ビタミンKは腸内細菌によっても生成されるため、不足することは滅多にありません。しかし、ビタミンKが不足すると下記のような症状が出ることがあります。
・出血傾向
・慢性栄養失調
・内出血
・鼻血
・月経過多
・血液凝固時間延長
前述したように、ビタミンKは血液を固めるプロトロンビンの補酵素としてはたらく機能があります。そのためビタミンKが欠乏すると血液中のプロトロンビンが減ってしまい、血液凝固に時間がかかり、出血が止まりにくくなります。
ビタミンKはこんな人におすすめ
ビタミンKは不足しにくい栄養素ですが、ビタミンKが欠乏しやすい下記のような人は積極的に摂取する必要があります。
赤ちゃん
新生児は腸内細菌叢が定着しておらず、母乳に含まれるビタミンKは少ないため、ビタミンKが不足しやすくなっています。乳児ビタミンK欠乏性出血症(頭蓋内出血)や新生児メレナ(消化管出血)を引き起こす可能性もあるので注意が必要です。
女性
骨粗しょう症は、実は女性に多い病気です。女性は年齢をかさねて女性ホルモンが低下すると、骨の密度が減少して骨粗しょう症になりやすくなります。重症化すると介護が必要になるので、若いうちからビタミンKとビタミンDを摂って骨を強く丈夫にするといいでしょう。
高齢の人
年齢をかさねると、ビタミンKの吸収をサポートする膵液や胆汁の分泌が減少します。
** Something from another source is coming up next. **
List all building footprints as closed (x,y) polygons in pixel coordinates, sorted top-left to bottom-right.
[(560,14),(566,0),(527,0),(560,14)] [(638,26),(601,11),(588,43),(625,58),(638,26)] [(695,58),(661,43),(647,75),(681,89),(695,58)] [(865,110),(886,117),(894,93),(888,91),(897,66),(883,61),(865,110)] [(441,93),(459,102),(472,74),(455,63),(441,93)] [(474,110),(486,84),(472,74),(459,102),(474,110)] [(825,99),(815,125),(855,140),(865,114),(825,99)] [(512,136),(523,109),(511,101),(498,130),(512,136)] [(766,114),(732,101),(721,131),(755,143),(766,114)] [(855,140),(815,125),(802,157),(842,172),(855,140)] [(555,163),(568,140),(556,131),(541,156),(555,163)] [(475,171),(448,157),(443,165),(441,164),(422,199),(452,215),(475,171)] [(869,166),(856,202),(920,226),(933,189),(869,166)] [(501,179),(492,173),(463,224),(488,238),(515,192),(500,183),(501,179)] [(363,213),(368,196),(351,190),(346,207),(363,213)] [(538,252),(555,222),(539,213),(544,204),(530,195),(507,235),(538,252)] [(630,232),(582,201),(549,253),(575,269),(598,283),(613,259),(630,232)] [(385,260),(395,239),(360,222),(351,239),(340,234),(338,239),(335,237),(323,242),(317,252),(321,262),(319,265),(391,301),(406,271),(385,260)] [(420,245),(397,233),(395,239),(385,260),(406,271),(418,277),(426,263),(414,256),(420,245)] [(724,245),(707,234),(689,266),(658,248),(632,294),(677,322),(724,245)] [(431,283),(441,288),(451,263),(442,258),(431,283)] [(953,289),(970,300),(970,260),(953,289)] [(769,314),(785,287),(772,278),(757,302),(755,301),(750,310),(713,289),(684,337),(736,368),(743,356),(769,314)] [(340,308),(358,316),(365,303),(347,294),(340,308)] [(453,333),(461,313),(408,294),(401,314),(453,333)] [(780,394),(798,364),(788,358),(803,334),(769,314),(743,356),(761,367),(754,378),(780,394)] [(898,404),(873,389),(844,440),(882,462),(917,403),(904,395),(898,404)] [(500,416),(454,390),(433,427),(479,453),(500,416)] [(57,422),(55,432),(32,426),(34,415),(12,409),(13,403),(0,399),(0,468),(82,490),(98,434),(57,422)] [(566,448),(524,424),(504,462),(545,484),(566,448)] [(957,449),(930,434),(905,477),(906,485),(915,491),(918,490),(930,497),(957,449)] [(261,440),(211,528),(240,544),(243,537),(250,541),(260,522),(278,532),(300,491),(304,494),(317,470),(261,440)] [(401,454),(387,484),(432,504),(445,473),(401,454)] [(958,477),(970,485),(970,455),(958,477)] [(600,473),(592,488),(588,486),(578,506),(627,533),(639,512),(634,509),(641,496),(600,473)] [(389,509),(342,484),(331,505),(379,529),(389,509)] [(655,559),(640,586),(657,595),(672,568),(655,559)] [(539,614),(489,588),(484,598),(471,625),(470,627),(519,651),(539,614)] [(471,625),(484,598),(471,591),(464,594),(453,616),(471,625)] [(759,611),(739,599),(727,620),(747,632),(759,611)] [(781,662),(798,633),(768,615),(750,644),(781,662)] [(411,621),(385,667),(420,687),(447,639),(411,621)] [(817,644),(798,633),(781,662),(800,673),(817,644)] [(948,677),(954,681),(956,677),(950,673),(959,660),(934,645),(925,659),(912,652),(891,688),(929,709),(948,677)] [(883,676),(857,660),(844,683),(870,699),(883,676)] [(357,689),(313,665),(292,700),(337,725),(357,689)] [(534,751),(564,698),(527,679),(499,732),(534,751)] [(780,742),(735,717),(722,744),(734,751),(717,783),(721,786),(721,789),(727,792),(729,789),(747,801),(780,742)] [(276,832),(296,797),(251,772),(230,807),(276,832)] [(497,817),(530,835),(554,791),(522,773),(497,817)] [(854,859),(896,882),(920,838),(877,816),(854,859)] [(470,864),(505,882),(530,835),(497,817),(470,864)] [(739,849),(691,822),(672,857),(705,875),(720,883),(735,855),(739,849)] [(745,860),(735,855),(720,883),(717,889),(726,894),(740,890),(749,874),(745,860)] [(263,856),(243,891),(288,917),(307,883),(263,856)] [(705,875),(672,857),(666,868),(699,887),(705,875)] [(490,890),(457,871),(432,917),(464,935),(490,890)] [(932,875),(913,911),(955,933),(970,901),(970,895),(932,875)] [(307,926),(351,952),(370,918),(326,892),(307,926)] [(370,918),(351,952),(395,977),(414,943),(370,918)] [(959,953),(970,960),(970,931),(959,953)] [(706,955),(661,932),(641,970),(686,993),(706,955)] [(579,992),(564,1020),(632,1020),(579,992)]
必然ビタミンKが欠乏し、骨粗しょう症になりやすくなります。
肝疾患がある人
胆道閉鎖、肝不全といった肝疾患がある人は、ビタミンKが不足する傾向にあるので積極的に摂る必要があります。ビタミンKの吸収には胆汁が必要なので、肝疾患があるとビタミンKが吸収されにくくなり、欠乏してしまいます。
抗生物質を長期間服用している人
抗生物質を服用している人は、腸内細菌叢が乱れてしまうため、ビタミンKがうまく生成されず欠乏してしまう可能性があります。
ビタミンKが含まれる食べ物
ビタミンKが含まれるのは下記のような食べ物です。
・緑葉野菜(モロヘイヤ、つるむらさき、春菊など)
・海藻類
・鶏肉
・発酵食品(納豆、チーズなど)
・豆類
・卵類
・緑茶
・植物油
特に納豆には、骨粗しょう症の予防が期待できるビタミンK2(メナキノン-7)が含まれています。常日頃から納豆を食べている人は、食べていない人と比べて約2倍のビタミンKを摂取しているという調査結果もあるほど、納豆はビタミンKが豊富な食材として知られています。
ビタミンKを摂るときの注意点
ビタミンKを効果的に摂るための注意点についてまとめました。ビタミンKは基本的に過剰に摂取しても問題ありませんが、人によっては摂取を控える必要もあります。
炒め物などがおすすめ
ビタミンKは脂溶性ビタミンのため、一緒に食べる油の量で吸収率が変わります。健康的な大人の摂取率はは高いと70~80%、低くて10~20%といわれています。
熱に強いので、油と一緒に使いやすい炒め物などがおすすめです。
適切な摂取量は?
2022年7月現在、ビタミンKは過剰に摂取しても問題ないとされています。
ワルファリンとの併用に注意
ビタミンKは過剰に摂取しても問題ないですが、血液を固めないようにする薬「ワルファリン(ワーファリン)」を飲んでいる人は、ビタミンKの摂取は避けましょう。
ワルファリンは血栓を防ぐ役割のある薬ですが、血中にビタミンKの濃度が高くなると薬の効き目が悪くなる可能性があります。
特にビタミンKが多く含まれるブロッコリーやほうれん草、納豆などは避けるようにしましょう。
まとめ
ビタミンKの機能や含まれる食べ物、注意点についてまとめました。
ビタミンKは骨を強く丈夫にする、血を固める機能があります。食べ物で摂取するだけでなく体内でも生成できるビタミンなので、欠乏する可能性は低いです。
ただ、過剰に摂取しても問題ないので、薬を飲んでいない場合は積極的に摂るようにするといいでしょう。